One of my favorite activities each summer is to attend the Willow Creek GLS and it is coming this week. This is a high-powered event across the country with some of the most creative and innovator thinkers and entrepreneurs in the non-profit and for-profit business world. In fact, some of us at ISAAC will be attending (http://www.isaacweb.org/east).
One particularly interesting speaker will be Susan Cain, author of the NY
Times bestselling book Quiet: the Power of Introverts. She has a lot to say that’s applicable to Asian Americans. Here’s one interesting quote from her chapter “Soft Power: Asian Americans and the Extrovert.”
For Asian-American kids, the cost of failing to fit in is social unease. But as they grow up, they may pay the price with their paychecks. The journalist Nicholas Lemann once interviewed a group of Asian-Americans on the subject of meritocracy for his book The Big Test. “A sentiment that emerges consistently,” he wrote, “is that meritocracy ends on graduation day, and that afterward, Asians start to fall behind because they don’t have quite the right cultural style for getting ahead: too passive, not hail-fellow-well-met enough.”
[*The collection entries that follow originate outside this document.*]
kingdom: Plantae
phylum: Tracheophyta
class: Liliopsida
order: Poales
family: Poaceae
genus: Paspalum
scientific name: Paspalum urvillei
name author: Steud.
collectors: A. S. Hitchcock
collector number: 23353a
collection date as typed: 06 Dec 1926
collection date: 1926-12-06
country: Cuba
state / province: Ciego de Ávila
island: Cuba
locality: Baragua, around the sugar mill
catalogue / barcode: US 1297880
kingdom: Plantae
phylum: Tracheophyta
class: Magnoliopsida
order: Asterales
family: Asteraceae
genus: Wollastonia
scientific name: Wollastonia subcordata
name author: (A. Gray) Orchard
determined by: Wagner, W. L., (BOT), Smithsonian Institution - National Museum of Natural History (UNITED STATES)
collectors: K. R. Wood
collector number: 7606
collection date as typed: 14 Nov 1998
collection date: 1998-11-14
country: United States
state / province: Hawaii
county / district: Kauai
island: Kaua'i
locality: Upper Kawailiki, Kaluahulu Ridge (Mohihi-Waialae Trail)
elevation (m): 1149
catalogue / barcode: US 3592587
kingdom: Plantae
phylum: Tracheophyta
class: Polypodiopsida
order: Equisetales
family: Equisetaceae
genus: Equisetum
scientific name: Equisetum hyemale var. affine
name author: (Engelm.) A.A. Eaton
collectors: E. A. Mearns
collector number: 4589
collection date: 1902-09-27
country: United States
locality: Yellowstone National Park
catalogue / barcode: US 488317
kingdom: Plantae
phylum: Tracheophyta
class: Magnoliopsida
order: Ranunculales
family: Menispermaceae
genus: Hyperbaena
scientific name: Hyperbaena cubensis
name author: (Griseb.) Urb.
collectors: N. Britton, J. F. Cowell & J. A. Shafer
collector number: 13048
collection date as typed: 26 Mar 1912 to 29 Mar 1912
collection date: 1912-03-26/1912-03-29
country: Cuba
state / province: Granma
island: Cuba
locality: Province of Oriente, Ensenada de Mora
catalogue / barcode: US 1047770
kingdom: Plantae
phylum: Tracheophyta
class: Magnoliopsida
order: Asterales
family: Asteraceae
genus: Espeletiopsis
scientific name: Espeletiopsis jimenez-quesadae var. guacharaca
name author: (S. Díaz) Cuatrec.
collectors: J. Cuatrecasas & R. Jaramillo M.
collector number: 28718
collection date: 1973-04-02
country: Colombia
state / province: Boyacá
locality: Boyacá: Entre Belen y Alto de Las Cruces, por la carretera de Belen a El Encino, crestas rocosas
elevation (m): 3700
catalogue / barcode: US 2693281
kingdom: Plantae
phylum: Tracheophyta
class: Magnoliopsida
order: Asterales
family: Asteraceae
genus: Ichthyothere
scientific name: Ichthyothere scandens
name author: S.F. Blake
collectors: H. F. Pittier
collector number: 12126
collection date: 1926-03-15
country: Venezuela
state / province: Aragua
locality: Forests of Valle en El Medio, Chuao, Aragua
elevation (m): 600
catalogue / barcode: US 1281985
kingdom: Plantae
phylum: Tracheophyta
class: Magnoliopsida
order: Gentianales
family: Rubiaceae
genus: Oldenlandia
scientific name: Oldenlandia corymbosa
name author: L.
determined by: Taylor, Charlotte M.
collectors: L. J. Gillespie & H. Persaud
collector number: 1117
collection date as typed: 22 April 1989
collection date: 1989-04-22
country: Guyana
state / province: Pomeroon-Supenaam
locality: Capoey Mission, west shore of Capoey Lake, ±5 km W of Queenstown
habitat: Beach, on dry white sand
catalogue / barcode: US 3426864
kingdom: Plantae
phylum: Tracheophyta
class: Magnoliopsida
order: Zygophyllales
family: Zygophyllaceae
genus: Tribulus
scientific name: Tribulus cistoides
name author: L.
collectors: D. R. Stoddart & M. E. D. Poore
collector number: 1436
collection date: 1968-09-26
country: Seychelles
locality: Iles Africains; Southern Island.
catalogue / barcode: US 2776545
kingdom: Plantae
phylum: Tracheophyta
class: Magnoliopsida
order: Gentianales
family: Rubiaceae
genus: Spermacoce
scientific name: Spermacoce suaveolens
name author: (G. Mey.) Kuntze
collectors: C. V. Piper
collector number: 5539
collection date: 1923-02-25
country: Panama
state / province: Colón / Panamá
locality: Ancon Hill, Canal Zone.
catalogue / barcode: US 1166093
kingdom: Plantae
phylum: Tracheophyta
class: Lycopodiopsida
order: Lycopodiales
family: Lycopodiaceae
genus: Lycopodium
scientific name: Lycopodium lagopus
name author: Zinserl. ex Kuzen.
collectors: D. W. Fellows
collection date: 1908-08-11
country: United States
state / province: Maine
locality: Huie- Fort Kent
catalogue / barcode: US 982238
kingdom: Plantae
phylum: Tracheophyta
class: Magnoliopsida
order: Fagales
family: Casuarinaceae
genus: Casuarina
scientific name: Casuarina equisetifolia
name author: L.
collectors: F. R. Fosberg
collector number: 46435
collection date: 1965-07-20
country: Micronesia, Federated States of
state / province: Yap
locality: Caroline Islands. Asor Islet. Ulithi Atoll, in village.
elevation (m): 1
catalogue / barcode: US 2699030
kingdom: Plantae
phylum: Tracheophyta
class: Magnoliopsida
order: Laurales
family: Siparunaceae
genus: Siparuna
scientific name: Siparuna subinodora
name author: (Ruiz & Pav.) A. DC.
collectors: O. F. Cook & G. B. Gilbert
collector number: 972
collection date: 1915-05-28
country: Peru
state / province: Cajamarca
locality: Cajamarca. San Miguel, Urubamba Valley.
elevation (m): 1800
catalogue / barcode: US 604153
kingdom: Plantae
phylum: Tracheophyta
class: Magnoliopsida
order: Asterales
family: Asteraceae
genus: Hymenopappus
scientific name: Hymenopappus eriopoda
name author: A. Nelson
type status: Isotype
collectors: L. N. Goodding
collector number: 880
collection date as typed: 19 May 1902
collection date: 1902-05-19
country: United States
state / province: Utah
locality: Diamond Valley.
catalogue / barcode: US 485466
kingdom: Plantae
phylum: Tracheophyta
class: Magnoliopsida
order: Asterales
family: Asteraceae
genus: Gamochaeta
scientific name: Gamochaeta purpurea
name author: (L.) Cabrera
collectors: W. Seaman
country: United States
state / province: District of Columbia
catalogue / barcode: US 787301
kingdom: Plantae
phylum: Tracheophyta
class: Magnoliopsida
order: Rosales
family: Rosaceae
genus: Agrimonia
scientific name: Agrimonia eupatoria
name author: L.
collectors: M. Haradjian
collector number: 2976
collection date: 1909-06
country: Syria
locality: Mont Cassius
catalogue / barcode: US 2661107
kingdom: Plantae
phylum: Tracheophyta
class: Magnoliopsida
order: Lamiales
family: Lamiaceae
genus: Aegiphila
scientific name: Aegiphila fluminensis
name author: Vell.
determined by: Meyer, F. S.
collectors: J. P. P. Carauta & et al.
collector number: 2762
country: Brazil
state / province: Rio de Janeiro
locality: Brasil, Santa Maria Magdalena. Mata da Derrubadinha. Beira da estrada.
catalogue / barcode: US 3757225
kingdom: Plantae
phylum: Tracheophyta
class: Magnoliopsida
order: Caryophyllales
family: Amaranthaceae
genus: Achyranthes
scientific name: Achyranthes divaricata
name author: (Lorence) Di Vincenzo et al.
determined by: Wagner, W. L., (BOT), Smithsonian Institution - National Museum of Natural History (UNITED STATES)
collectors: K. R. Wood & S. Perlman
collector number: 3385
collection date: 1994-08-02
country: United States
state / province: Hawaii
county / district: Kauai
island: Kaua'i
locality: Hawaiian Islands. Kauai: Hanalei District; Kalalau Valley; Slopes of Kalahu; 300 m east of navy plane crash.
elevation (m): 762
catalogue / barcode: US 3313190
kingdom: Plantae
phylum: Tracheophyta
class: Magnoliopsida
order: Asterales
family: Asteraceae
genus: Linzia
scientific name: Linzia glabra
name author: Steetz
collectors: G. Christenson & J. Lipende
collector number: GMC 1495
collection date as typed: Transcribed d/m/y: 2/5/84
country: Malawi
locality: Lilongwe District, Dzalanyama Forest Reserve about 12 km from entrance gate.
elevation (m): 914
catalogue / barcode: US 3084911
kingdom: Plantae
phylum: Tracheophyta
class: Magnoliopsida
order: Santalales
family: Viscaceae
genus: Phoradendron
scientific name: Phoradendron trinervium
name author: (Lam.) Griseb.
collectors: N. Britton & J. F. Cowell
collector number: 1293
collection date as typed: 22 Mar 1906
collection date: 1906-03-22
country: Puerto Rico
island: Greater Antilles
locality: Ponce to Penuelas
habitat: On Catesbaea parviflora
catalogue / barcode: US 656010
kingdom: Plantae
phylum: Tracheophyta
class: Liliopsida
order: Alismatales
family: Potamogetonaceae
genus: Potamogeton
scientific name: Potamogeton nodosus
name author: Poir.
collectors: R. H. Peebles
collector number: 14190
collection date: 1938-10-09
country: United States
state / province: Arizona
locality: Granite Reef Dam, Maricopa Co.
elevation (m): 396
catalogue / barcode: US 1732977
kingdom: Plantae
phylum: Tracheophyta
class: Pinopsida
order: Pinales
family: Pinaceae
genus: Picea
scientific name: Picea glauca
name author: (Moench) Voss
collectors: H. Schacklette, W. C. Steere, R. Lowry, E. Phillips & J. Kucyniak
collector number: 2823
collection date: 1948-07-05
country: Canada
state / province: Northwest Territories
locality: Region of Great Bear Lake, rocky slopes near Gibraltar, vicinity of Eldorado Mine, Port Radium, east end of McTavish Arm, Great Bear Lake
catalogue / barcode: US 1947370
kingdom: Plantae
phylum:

I met many professionals in Cupertino who were struggling with this issue. A well-heeled housewife confided that all the husbands in her social circle had recently accepted jobs in China, and were now commuting between Cupertino and Shanghai, partly because their quiet styles prevented them from advancing locally. The American companies “think they can’t handle business,” she said, “because of presentation. In business, you have to put a lot of nonsense together and present it. My husband always just makes his point and that’s the end of it. When you look at big companies, almost none of the top executives are Asians. They hire someone who doesn’t know anything about the business, maybe he can make a good presentation.”